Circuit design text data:
——————

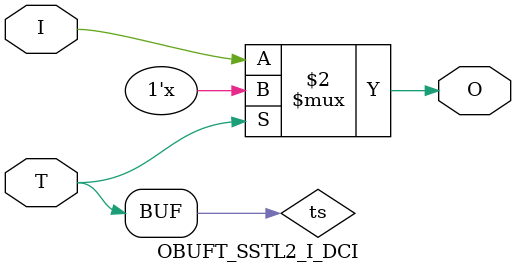
<source format=v>

/*

FUNCTION    : TRI-STATE OUTPUT BUFFER

*/

`celldefine
`timescale  100 ps / 10 ps

module OBUFT_SSTL2_I_DCI (O, I, T);

    output O;

    input  I, T;

    or O1 (ts, 1'b0, T);
    bufif0 T1 (O, I, ts);

endmodule

</source>
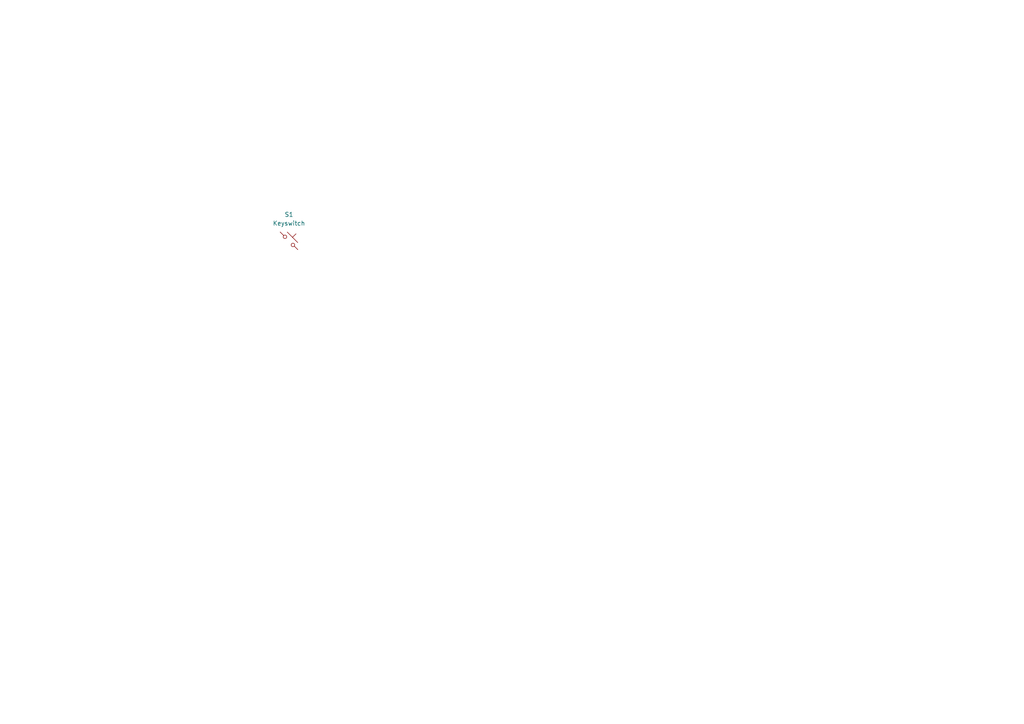
<source format=kicad_sch>
(kicad_sch
	(version 20250114)
	(generator "eeschema")
	(generator_version "9.0")
	(uuid "ef1aafe2-c71a-49cd-8488-2007505a4255")
	(paper "A4")
	
	(symbol
		(lib_id "ScottoKeebs:Placeholder_Keyswitch")
		(at 83.82 69.85 0)
		(unit 1)
		(exclude_from_sim no)
		(in_bom yes)
		(on_board yes)
		(dnp no)
		(fields_autoplaced yes)
		(uuid "7061dd95-1108-4eec-91af-b0175a2eb607")
		(property "Reference" "S1"
			(at 83.82 62.23 0)
			(effects
				(font
					(size 1.27 1.27)
				)
			)
		)
		(property "Value" "Keyswitch"
			(at 83.82 64.77 0)
			(effects
				(font
					(size 1.27 1.27)
				)
			)
		)
		(property "Footprint" ""
			(at 83.82 69.85 0)
			(effects
				(font
					(size 1.27 1.27)
				)
				(hide yes)
			)
		)
		(property "Datasheet" "~"
			(at 83.82 69.85 0)
			(effects
				(font
					(size 1.27 1.27)
				)
				(hide yes)
			)
		)
		(property "Description" "Push button switch, normally open, two pins, 45° tilted"
			(at 83.82 69.85 0)
			(effects
				(font
					(size 1.27 1.27)
				)
				(hide yes)
			)
		)
		(pin "1"
			(uuid "13f963ac-50e1-46c8-92a7-cd93cc1aecb8")
		)
		(pin "2"
			(uuid "19991b0f-2798-4f75-83ac-32adddaa7c5e")
		)
		(instances
			(project ""
				(path "/ef1aafe2-c71a-49cd-8488-2007505a4255"
					(reference "S1")
					(unit 1)
				)
			)
		)
	)
	(sheet_instances
		(path "/"
			(page "1")
		)
	)
	(embedded_fonts no)
)

</source>
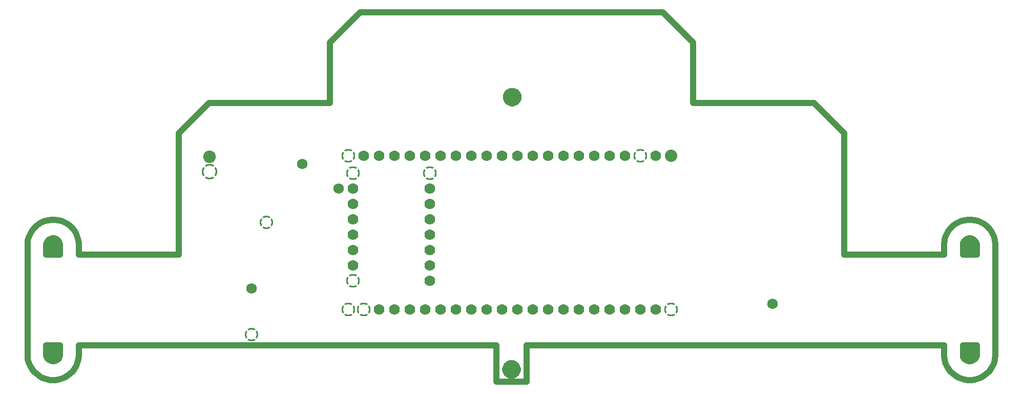
<source format=gbr>
%TF.GenerationSoftware,Altium Limited,Altium Designer,24.7.2 (38)*%
G04 Layer_Physical_Order=2*
G04 Layer_Color=32768*
%FSLAX45Y45*%
%MOMM*%
%TF.SameCoordinates,4658354D-353F-4C49-8F46-90FD7368F250*%
%TF.FilePolarity,Negative*%
%TF.FileFunction,Copper,L2,Inr,Plane*%
%TF.Part,Single*%
G01*
G75*
%TA.AperFunction,NonConductor*%
%ADD25C,1.01600*%
%TA.AperFunction,ComponentPad*%
%ADD26C,2.06600*%
G04:AMPARAMS|DCode=27|XSize=2.574mm|YSize=2.574mm|CornerRadius=0mm|HoleSize=0mm|Usage=FLASHONLY|Rotation=0.000|XOffset=0mm|YOffset=0mm|HoleType=Round|Shape=Relief|Width=0.254mm|Gap=0.254mm|Entries=4|*
%AMTHD27*
7,0,0,2.57400,2.06600,0.25400,45*
%
%ADD27THD27*%
%ADD28C,1.77800*%
G04:AMPARAMS|DCode=29|XSize=2.286mm|YSize=2.286mm|CornerRadius=0mm|HoleSize=0mm|Usage=FLASHONLY|Rotation=0.000|XOffset=0mm|YOffset=0mm|HoleType=Round|Shape=Relief|Width=0.254mm|Gap=0.254mm|Entries=4|*
%AMTHD29*
7,0,0,2.28600,1.77800,0.25400,45*
%
%ADD29THD29*%
%ADD30C,2.03200*%
%TA.AperFunction,ViaPad*%
%ADD31C,1.72720*%
G04:AMPARAMS|DCode=32|XSize=2.2352mm|YSize=2.2352mm|CornerRadius=0mm|HoleSize=0mm|Usage=FLASHONLY|Rotation=0.000|XOffset=0mm|YOffset=0mm|HoleType=Round|Shape=Relief|Width=0.254mm|Gap=0.254mm|Entries=4|*
%AMTHD32*
7,0,0,2.23520,1.72720,0.25400,45*
%
%ADD32THD32*%
G36*
X8361098Y6054861D02*
X8379752Y6047134D01*
X8396540Y6035917D01*
X8410817Y6021640D01*
X8422034Y6004852D01*
X8429761Y5986198D01*
X8433700Y5966395D01*
Y5956300D01*
Y5946205D01*
X8429761Y5926402D01*
X8422034Y5907748D01*
X8410817Y5890960D01*
X8396540Y5876683D01*
X8379752Y5865466D01*
X8361098Y5857739D01*
X8341295Y5853800D01*
X8321105D01*
X8301302Y5857739D01*
X8282648Y5865466D01*
X8265860Y5876683D01*
X8251583Y5890960D01*
X8240366Y5907748D01*
X8232639Y5926402D01*
X8228700Y5946205D01*
Y5956300D01*
Y5966395D01*
X8232639Y5986198D01*
X8240366Y6004852D01*
X8251583Y6021640D01*
X8265860Y6035917D01*
X8282648Y6047134D01*
X8301302Y6054861D01*
X8321105Y6058800D01*
X8341295D01*
X8361098Y6054861D01*
D02*
G37*
G36*
X15938252Y3615098D02*
X15964478Y3599958D01*
X15985889Y3578547D01*
X16001028Y3552323D01*
X16008865Y3523075D01*
Y3507935D01*
Y3357935D01*
X15778865D01*
Y3507935D01*
Y3523075D01*
X15786702Y3552323D01*
X15801842Y3578547D01*
X15823253Y3599958D01*
X15849477Y3615098D01*
X15878725Y3622935D01*
X15909006D01*
X15938252Y3615098D01*
D02*
G37*
G36*
X788253D02*
X814476Y3599958D01*
X835888Y3578547D01*
X851028Y3552323D01*
X858865Y3523075D01*
Y3507935D01*
Y3357935D01*
X628865D01*
Y3507935D01*
Y3523075D01*
X636702Y3552323D01*
X651842Y3578547D01*
X673253Y3599958D01*
X699476Y3615098D01*
X728725Y3622935D01*
X759005D01*
X788253Y3615098D01*
D02*
G37*
G36*
X16008865Y1707935D02*
Y1692795D01*
X16001028Y1663547D01*
X15985889Y1637323D01*
X15964478Y1615912D01*
X15938252Y1600772D01*
X15909006Y1592935D01*
X15878725D01*
X15849477Y1600772D01*
X15823253Y1615912D01*
X15801842Y1637323D01*
X15786702Y1663547D01*
X15778865Y1692795D01*
Y1707935D01*
Y1857935D01*
X16008865D01*
Y1707935D01*
D02*
G37*
G36*
X858865D02*
Y1692795D01*
X851028Y1663547D01*
X835888Y1637323D01*
X814476Y1615912D01*
X788253Y1600772D01*
X759005Y1592935D01*
X728725D01*
X699476Y1600772D01*
X673253Y1615912D01*
X651842Y1637323D01*
X636702Y1663547D01*
X628865Y1692795D01*
Y1707935D01*
Y1857935D01*
X858865D01*
Y1707935D01*
D02*
G37*
G36*
X8348763Y1556496D02*
X8367417Y1548769D01*
X8384205Y1537552D01*
X8398482Y1523275D01*
X8409699Y1506487D01*
X8417426Y1487833D01*
X8421365Y1468030D01*
Y1457935D01*
Y1447840D01*
X8417426Y1428037D01*
X8409699Y1409383D01*
X8398482Y1392595D01*
X8384205Y1378318D01*
X8367417Y1367101D01*
X8348763Y1359374D01*
X8328960Y1355435D01*
X8308770D01*
X8288967Y1359374D01*
X8270313Y1367101D01*
X8253525Y1378318D01*
X8239248Y1392595D01*
X8228031Y1409383D01*
X8220304Y1428037D01*
X8216365Y1447840D01*
Y1457935D01*
Y1468030D01*
X8220304Y1487833D01*
X8228031Y1506487D01*
X8239248Y1523275D01*
X8253525Y1537552D01*
X8270313Y1548769D01*
X8288967Y1556496D01*
X8308770Y1560435D01*
X8328960D01*
X8348763Y1556496D01*
D02*
G37*
D25*
X8328960Y1560435D02*
X8348763Y1556496D01*
X8367417Y1548769D01*
X8384205Y1537552D01*
X8398482Y1523275D01*
X8409699Y1506487D01*
X8417426Y1487833D01*
X8421365Y1468030D01*
Y1457935D02*
Y1468030D01*
Y1447840D02*
Y1457935D01*
X8417426Y1428037D02*
X8421365Y1447840D01*
X8409699Y1409383D02*
X8417426Y1428037D01*
X8398482Y1392595D02*
X8409699Y1409383D01*
X8384205Y1378318D02*
X8398482Y1392595D01*
X8367417Y1367101D02*
X8384205Y1378318D01*
X8348763Y1359374D02*
X8367417Y1367101D01*
X8328960Y1355435D02*
X8348763Y1359374D01*
X8308770Y1355435D02*
X8328960D01*
X8288967Y1359374D02*
X8308770Y1355435D01*
X8270313Y1367101D02*
X8288967Y1359374D01*
X8253525Y1378318D02*
X8270313Y1367101D01*
X8239248Y1392595D02*
X8253525Y1378318D01*
X8228031Y1409383D02*
X8239248Y1392595D01*
X8220304Y1428037D02*
X8228031Y1409383D01*
X8216365Y1447840D02*
X8220304Y1428037D01*
X8216365Y1447840D02*
Y1457935D01*
Y1468030D01*
X8220304Y1487833D01*
X8228031Y1506487D01*
X8239248Y1523275D01*
X8253525Y1537552D01*
X8270313Y1548769D01*
X8288967Y1556496D01*
X8308770Y1560435D01*
X8328960D01*
X8341295Y6058800D02*
X8361098Y6054861D01*
X8379752Y6047134D01*
X8396540Y6035917D01*
X8410817Y6021640D01*
X8422034Y6004852D01*
X8429761Y5986198D01*
X8433700Y5966395D01*
Y5956300D02*
Y5966395D01*
Y5946205D02*
Y5956300D01*
X8429761Y5926402D02*
X8433700Y5946205D01*
X8422034Y5907748D02*
X8429761Y5926402D01*
X8410817Y5890960D02*
X8422034Y5907748D01*
X8396540Y5876683D02*
X8410817Y5890960D01*
X8379752Y5865466D02*
X8396540Y5876683D01*
X8361098Y5857739D02*
X8379752Y5865466D01*
X8341295Y5853800D02*
X8361098Y5857739D01*
X8321105Y5853800D02*
X8341295D01*
X8301302Y5857739D02*
X8321105Y5853800D01*
X8282648Y5865466D02*
X8301302Y5857739D01*
X8265860Y5876683D02*
X8282648Y5865466D01*
X8251583Y5890960D02*
X8265860Y5876683D01*
X8240366Y5907748D02*
X8251583Y5890960D01*
X8232639Y5926402D02*
X8240366Y5907748D01*
X8228700Y5946205D02*
X8232639Y5926402D01*
X8228700Y5946205D02*
Y5956300D01*
Y5966395D01*
X8232639Y5986198D01*
X8240366Y6004852D01*
X8251583Y6021640D01*
X8265860Y6035917D01*
X8282648Y6047134D01*
X8301302Y6054861D01*
X8321105Y6058800D01*
X8341295D01*
X16008865Y1707935D02*
Y1857935D01*
Y1692795D02*
Y1707935D01*
X16001028Y1663547D02*
X16008865Y1692795D01*
X15985889Y1637323D02*
X16001028Y1663547D01*
X15964478Y1615912D02*
X15985889Y1637323D01*
X15938252Y1600772D02*
X15964478Y1615912D01*
X15909006Y1592935D02*
X15938252Y1600772D01*
X15878725Y1592935D02*
X15909006D01*
X15849477Y1600772D02*
X15878725Y1592935D01*
X15823253Y1615912D02*
X15849477Y1600772D01*
X15801842Y1637323D02*
X15823253Y1615912D01*
X15786702Y1663547D02*
X15801842Y1637323D01*
X15778865Y1692795D02*
X15786702Y1663547D01*
X15778865Y1692795D02*
Y1707935D01*
Y1857935D01*
X16008865D01*
X15909006Y3622935D02*
X15938252Y3615098D01*
X15964478Y3599958D01*
X15985889Y3578547D01*
X16001028Y3552323D01*
X16008865Y3523075D01*
Y3507935D02*
Y3523075D01*
Y3357935D02*
Y3507935D01*
X15778865Y3357935D02*
X16008865D01*
X15778865D02*
Y3507935D01*
Y3523075D01*
X15786702Y3552323D01*
X15801842Y3578547D01*
X15823253Y3599958D01*
X15849477Y3615098D01*
X15878725Y3622935D01*
X15909006D01*
X858865Y1707935D02*
Y1857935D01*
Y1692795D02*
Y1707935D01*
X851028Y1663547D02*
X858865Y1692795D01*
X835888Y1637323D02*
X851028Y1663547D01*
X814476Y1615912D02*
X835888Y1637323D01*
X788253Y1600772D02*
X814476Y1615912D01*
X759005Y1592935D02*
X788253Y1600772D01*
X728725Y1592935D02*
X759005D01*
X699476Y1600772D02*
X728725Y1592935D01*
X673253Y1615912D02*
X699476Y1600772D01*
X651842Y1637323D02*
X673253Y1615912D01*
X636702Y1663547D02*
X651842Y1637323D01*
X628865Y1692795D02*
X636702Y1663547D01*
X628865Y1692795D02*
Y1707935D01*
Y1857935D01*
X858865D01*
X759005Y3622935D02*
X788253Y3615098D01*
X814476Y3599958D01*
X835888Y3578547D01*
X851028Y3552323D01*
X858865Y3523075D01*
Y3507935D02*
Y3523075D01*
Y3357935D02*
Y3507935D01*
X628865Y3357935D02*
X858865D01*
X628865D02*
Y3507935D01*
Y3523075D01*
X636702Y3552323D01*
X651842Y3578547D01*
X673253Y3599958D01*
X699476Y3615098D01*
X728725Y3622935D01*
X759005D01*
X1168865Y3535791D02*
X1168865Y3507935D01*
X1161593Y3591026D02*
X1168865Y3535791D01*
X1147173Y3644840D02*
X1161593Y3591026D01*
X1125853Y3696311D02*
X1147173Y3644840D01*
X1097998Y3744559D02*
X1125853Y3696311D01*
X1064082Y3788758D02*
X1097998Y3744559D01*
X1024688Y3828152D02*
X1064082Y3788758D01*
X980489Y3862068D02*
X1024688Y3828152D01*
X932241Y3889924D02*
X980489Y3862068D01*
X880770Y3911244D02*
X932241Y3889924D01*
X826956Y3925663D02*
X880770Y3911244D01*
X771721Y3932935D02*
X826956Y3925663D01*
X716009Y3932935D02*
X771721D01*
X660773Y3925663D02*
X716009Y3932935D01*
X606960Y3911244D02*
X660773Y3925663D01*
X555489Y3889924D02*
X606960Y3911244D01*
X507241Y3862068D02*
X555489Y3889924D01*
X463041Y3828152D02*
X507241Y3862068D01*
X423647Y3788758D02*
X463041Y3828152D01*
X389732Y3744559D02*
X423647Y3788758D01*
X361876Y3696311D02*
X389732Y3744559D01*
X340556Y3644840D02*
X361876Y3696311D01*
X326137Y3591026D02*
X340556Y3644840D01*
X318865Y3535791D02*
X326137Y3591026D01*
X318865Y3507935D02*
Y3535791D01*
X318865Y1680079D02*
Y1707935D01*
Y1680079D02*
X326137Y1624844D01*
X340556Y1571030D01*
X361876Y1519559D01*
X389732Y1471311D01*
X423648Y1427112D01*
X463042Y1387718D01*
X507241Y1353802D01*
X555489Y1325946D01*
X606960Y1304626D01*
X660774Y1290207D01*
X716009Y1282935D01*
X771721D01*
X826956Y1290207D01*
X880770Y1304626D01*
X932241Y1325946D01*
X980489Y1353802D01*
X1024688Y1387718D01*
X1064082Y1427112D01*
X1097998Y1471311D01*
X1125854Y1519559D01*
X1147174Y1571030D01*
X1161593Y1624844D01*
X1168865Y1680079D01*
Y1707935D01*
X15468864Y1680079D02*
Y1707935D01*
Y1680079D02*
X15476137Y1624844D01*
X15490556Y1571030D01*
X15511876Y1519559D01*
X15539732Y1471311D01*
X15573647Y1427112D01*
X15613042Y1387718D01*
X15657240Y1353802D01*
X15705489Y1325946D01*
X15756960Y1304626D01*
X15810773Y1290207D01*
X15866010Y1282935D01*
X15921721D01*
X15976956Y1290207D01*
X16030769Y1304626D01*
X16082240Y1325946D01*
X16130489Y1353802D01*
X16174689Y1387718D01*
X16214082Y1427112D01*
X16247997Y1471311D01*
X16275853Y1519559D01*
X16297173Y1571030D01*
X16311594Y1624844D01*
X16318864Y1680079D01*
Y1707935D01*
Y3507935D01*
Y3535791D01*
X16311594Y3591026D02*
X16318864Y3535791D01*
X16297173Y3644840D02*
X16311594Y3591026D01*
X16275853Y3696311D02*
X16297173Y3644840D01*
X16247997Y3744559D02*
X16275853Y3696311D01*
X16214082Y3788758D02*
X16247997Y3744559D01*
X16174689Y3828152D02*
X16214082Y3788758D01*
X16130489Y3862068D02*
X16174689Y3828152D01*
X16082240Y3889924D02*
X16130489Y3862068D01*
X16030769Y3911244D02*
X16082240Y3889924D01*
X15976956Y3925663D02*
X16030769Y3911244D01*
X15921721Y3932935D02*
X15976956Y3925663D01*
X15866010Y3932935D02*
X15921721D01*
X15810773Y3925663D02*
X15866010Y3932935D01*
X15756960Y3911244D02*
X15810773Y3925663D01*
X15705489Y3889924D02*
X15756960Y3911244D01*
X15657240Y3862068D02*
X15705489Y3889924D01*
X15613042Y3828152D02*
X15657240Y3862068D01*
X15573647Y3788758D02*
X15613042Y3828152D01*
X15539732Y3744559D02*
X15573647Y3788758D01*
X15511876Y3696311D02*
X15539732Y3744559D01*
X15490556Y3644840D02*
X15511876Y3696311D01*
X15476137Y3591026D02*
X15490556Y3644840D01*
X15468864Y3535791D02*
X15476137Y3591026D01*
X15468864Y3507935D02*
Y3535791D01*
X1168865Y1707935D02*
Y1857935D01*
X8068865D01*
Y1257935D02*
Y1857935D01*
Y1257935D02*
X8568865D01*
Y1857935D01*
X15468864D01*
Y1707935D02*
Y1857935D01*
Y3357935D02*
Y3507935D01*
X13818864Y3357935D02*
X15468864D01*
X13818864D02*
Y5357935D01*
X13318864Y5857935D02*
X13818864Y5357935D01*
X11318865Y5857935D02*
X13318864D01*
X11318865D02*
Y6857935D01*
X10818865Y7357935D02*
X11318865Y6857935D01*
X5818865Y7357935D02*
X10818865D01*
X5318865Y6857935D02*
X5818865Y7357935D01*
X5318865Y5857935D02*
Y6857935D01*
X3318865Y5857935D02*
X5318865D01*
X2818865Y5357935D02*
X3318865Y5857935D01*
X2818865Y3357935D02*
Y5357935D01*
X1168865Y3357935D02*
X2818865D01*
X1168865D02*
Y3507935D01*
X318865D02*
X318865Y1707935D01*
D26*
X3327400Y4974400D02*
D03*
D27*
Y4724400D02*
D03*
D28*
X6972300Y2921000D02*
D03*
Y3175000D02*
D03*
Y3429000D02*
D03*
Y3683000D02*
D03*
Y3937000D02*
D03*
Y4191000D02*
D03*
Y4445000D02*
D03*
X5702300D02*
D03*
Y4191000D02*
D03*
Y3937000D02*
D03*
Y3683000D02*
D03*
Y3429000D02*
D03*
Y3175000D02*
D03*
X10706100Y4991100D02*
D03*
X10198100D02*
D03*
X9944100D02*
D03*
X9690100D02*
D03*
X9436100D02*
D03*
X9182100D02*
D03*
X8928100D02*
D03*
X8674100D02*
D03*
X8420100D02*
D03*
X8166100D02*
D03*
X7912100D02*
D03*
X7658100D02*
D03*
X7404100D02*
D03*
X7150100D02*
D03*
X6896100D02*
D03*
X6642100D02*
D03*
X6388100D02*
D03*
X6134100D02*
D03*
X5880100D02*
D03*
X10706100Y2451100D02*
D03*
X10452100D02*
D03*
X10198100D02*
D03*
X9944100D02*
D03*
X9690100D02*
D03*
X9436100D02*
D03*
X9182100D02*
D03*
X8928100D02*
D03*
X8674100D02*
D03*
X8420100D02*
D03*
X8166100D02*
D03*
X7912100D02*
D03*
X7658100D02*
D03*
X7404100D02*
D03*
X6896100D02*
D03*
X6642100D02*
D03*
X6388100D02*
D03*
X6134100D02*
D03*
X7150100D02*
D03*
D29*
X6972300Y4699000D02*
D03*
X5702300D02*
D03*
Y2921000D02*
D03*
X10452100Y4991100D02*
D03*
X5626100D02*
D03*
X10960100Y2451100D02*
D03*
X5880100D02*
D03*
X5626100D02*
D03*
D30*
X10960100Y4991100D02*
D03*
D31*
X5461000Y4445000D02*
D03*
X4025900Y2794000D02*
D03*
X4864100Y4851400D02*
D03*
X12636500Y2540000D02*
D03*
D32*
X4025900Y2032000D02*
D03*
X4267200Y3886200D02*
D03*
%TF.MD5,b2bbaf56cec08e0335d031f1b39c43db*%
M02*

</source>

——————

Task statement -
Check every line of the data above for the string "Width", and copy those that have it.

Response to the task -
G04:AMPARAMS|DCode=27|XSize=2.574mm|YSize=2.574mm|CornerRadius=0mm|HoleSize=0mm|Usage=FLASHONLY|Rotation=0.000|XOffset=0mm|YOffset=0mm|HoleType=Round|Shape=Relief|Width=0.254mm|Gap=0.254mm|Entries=4|*
G04:AMPARAMS|DCode=29|XSize=2.286mm|YSize=2.286mm|CornerRadius=0mm|HoleSize=0mm|Usage=FLASHONLY|Rotation=0.000|XOffset=0mm|YOffset=0mm|HoleType=Round|Shape=Relief|Width=0.254mm|Gap=0.254mm|Entries=4|*
G04:AMPARAMS|DCode=32|XSize=2.2352mm|YSize=2.2352mm|CornerRadius=0mm|HoleSize=0mm|Usage=FLASHONLY|Rotation=0.000|XOffset=0mm|YOffset=0mm|HoleType=Round|Shape=Relief|Width=0.254mm|Gap=0.254mm|Entries=4|*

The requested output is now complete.